My teacher Rabbi Dr. Jacob Schachter once spoke of a character in an Alan Paton novel: “When I shall ascend to heaven,” he wrote, “which I certainly intend to do, I will be asked, ‘Where are your wounds?’ When I will say, ‘I haven’t any,’ I will be asked, ‘Was there nothing worth fighting for?’ and that is a question that I do not want to have to answer.” Yizkor is a journey, through sadness and reflection, but a journey whose end point is not death, but life – the lives of the living, you and I, here today.

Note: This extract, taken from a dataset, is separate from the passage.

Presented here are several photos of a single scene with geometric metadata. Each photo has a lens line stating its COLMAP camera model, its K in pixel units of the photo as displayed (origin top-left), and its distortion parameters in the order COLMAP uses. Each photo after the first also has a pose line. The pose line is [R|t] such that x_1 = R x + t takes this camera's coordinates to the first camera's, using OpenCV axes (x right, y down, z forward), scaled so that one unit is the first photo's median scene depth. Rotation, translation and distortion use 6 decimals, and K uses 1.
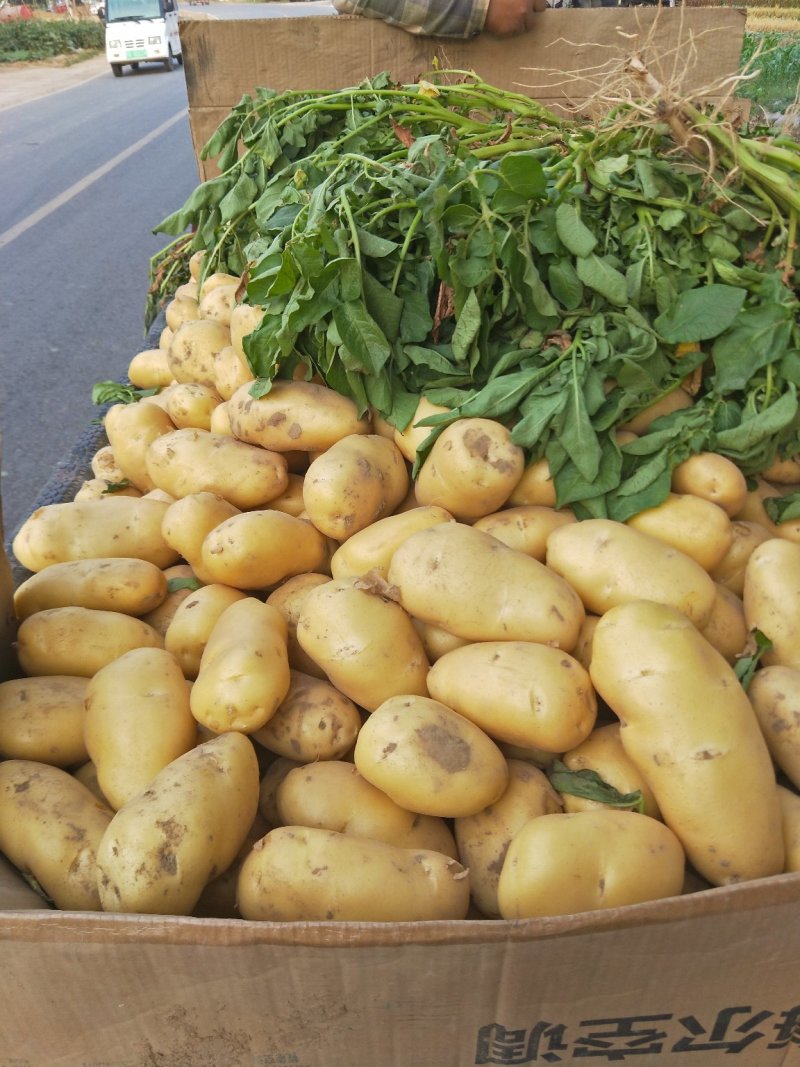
lens RADIAL K [[832.7, 0, 400.0], [0, 832.7, 533.5], [0, 0, 1]] dist [-0.008139, -0.006247]
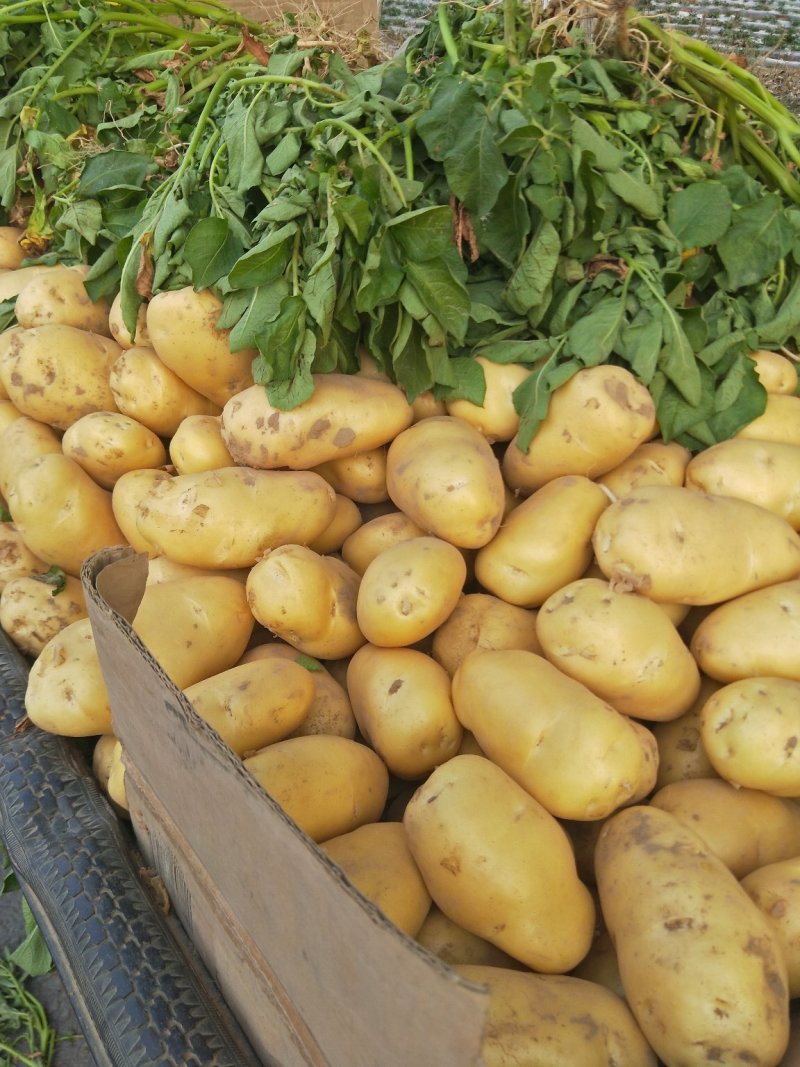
lens RADIAL K [[832.7, 0, 400.0], [0, 832.7, 533.5], [0, 0, 1]] dist [-0.008139, -0.006247]
pose [[0.838316, -0.313359, 0.446130, -0.465945], [0.274129, 0.949621, 0.151896, -0.141871], [-0.471252, -0.005039, 0.881984, 0.271025]]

I began by mentioning the story of creation and it is by way of Genesis that we will turn to Yizkor. In his book Making Loss Matter, Rabbi David Wolpe, who will be our guest this coming Shabbat, shares the legend of the first human being, Adam, on the first evening following creation. The light and warmth had left the garden, and he did not understand what was happening. Having never experienced darkness before, Adam could not know that the sun would rise again. The world seemed permanently plunged into blackness and danger. God instructed Adam to take two stones and rub them together – and with these stones a radiant fire was first seen on earth. Written on the stones were two words: On the first afelah, darkness; and on the second mavet, death. (Wolpe, p. 195)
At this moment of Yizkor we too hold two stones, as it were, in our hand. In the one hand, afelah, darkness – painful awareness of life without our loved ones – fathers, mothers, sisters, brothers, life partners and others. And in the second hand mavet, death – we are all too all too aware of the fleeting nature of our own lives. Yet we sit here on this day, and we pick up those two hard realities, and we rub them together and we look for the spark to provide us light, to give us comfort. Limited as we are, we can, in spite of it all, still push the boundaries of our humanity, we can lead lives worthy of the high ideals of those we remember, and please God, we can lead lives worthy of remembering.